What is the percent proportion?
The percent proportion is the equation part / whole = percent / 100. It expresses the idea that a part of a whole corresponds to a percent out of one hundred. Because it is a single equation with three quantities, knowing any two of them lets you solve for the third. This solver does exactly that: tell it which value is unknown, supply the other two, and it returns the missing number along with all three quantities for a quick sanity check.
How to use it
Choose what you are solving for — the part, the whole, or the percent. Then enter the two values you already know. The field you are solving for can be left blank; it will be recomputed. Press calculate to see the answer and the completed proportion.
The formula explained
Starting from \( \frac{\text{part}}{\text{whole}} = \frac{\text{percent}}{100} \), cross-multiplying gives \( 100 \cdot \text{part} = \text{whole} \cdot \text{percent} \).

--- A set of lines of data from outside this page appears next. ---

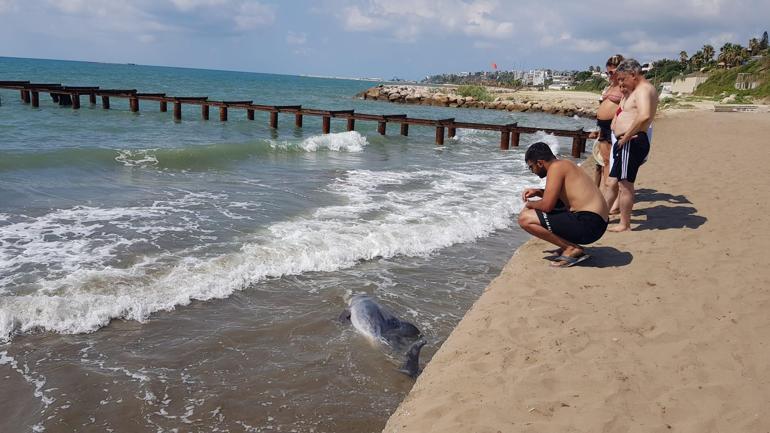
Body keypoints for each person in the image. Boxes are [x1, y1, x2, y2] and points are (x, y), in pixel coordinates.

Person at [518, 142, 609, 267]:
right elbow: (563, 197)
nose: (532, 171)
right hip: (597, 223)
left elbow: (547, 206)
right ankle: (567, 245)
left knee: (525, 219)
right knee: (551, 210)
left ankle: (570, 248)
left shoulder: (556, 168)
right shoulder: (564, 164)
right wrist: (538, 192)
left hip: (589, 224)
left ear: (540, 163)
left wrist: (530, 204)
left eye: (531, 167)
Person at [605, 59, 658, 232]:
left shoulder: (643, 90)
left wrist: (626, 137)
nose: (620, 83)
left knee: (624, 184)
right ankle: (600, 216)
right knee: (613, 181)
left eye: (622, 79)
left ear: (633, 75)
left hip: (631, 141)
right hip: (626, 142)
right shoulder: (637, 90)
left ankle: (624, 224)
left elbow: (643, 116)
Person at [590, 55, 625, 194]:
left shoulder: (624, 87)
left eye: (612, 72)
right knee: (605, 161)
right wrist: (597, 130)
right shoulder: (610, 86)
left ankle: (612, 195)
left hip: (614, 127)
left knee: (613, 162)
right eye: (607, 72)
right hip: (603, 127)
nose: (609, 75)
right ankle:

From there you isolate whichever variable is unknown:
$$\text{part} = \frac{\text{whole} \cdot \text{percent}}{100}, \quad \text{whole} = \frac{100 \cdot \text{part}}{\text{percent}}, \quad \text{percent} = \frac{100 \cdot \text{part}}{\text{whole}}$$To avoid division errors, the solver guards against a zero whole (when finding percent) and a zero percent (when finding the whole).
Worked example
Suppose 30 students out of a class passed an exam and that represents 25% of the class. To find the whole class size, set part = 30 and percent = 25. Then
$$\text{whole} = \frac{100 \times 30}{25} = 120 \text{ students}$$Check: \( \frac{30}{120} = 0.25 = \frac{25}{100} \). Correct.
FAQ
What if I know the part and whole? Solve for percent: \( \text{percent} = \frac{\text{part}}{\text{whole}} \times 100 \).
Can the part be larger than the whole? Yes — that simply yields a percent greater than 100, which is valid.
Why does it return 0 when percent is blank while solving for the whole? Dividing by a zero percent is undefined, so the solver returns 0 as a safe placeholder; enter a nonzero percent for a real answer.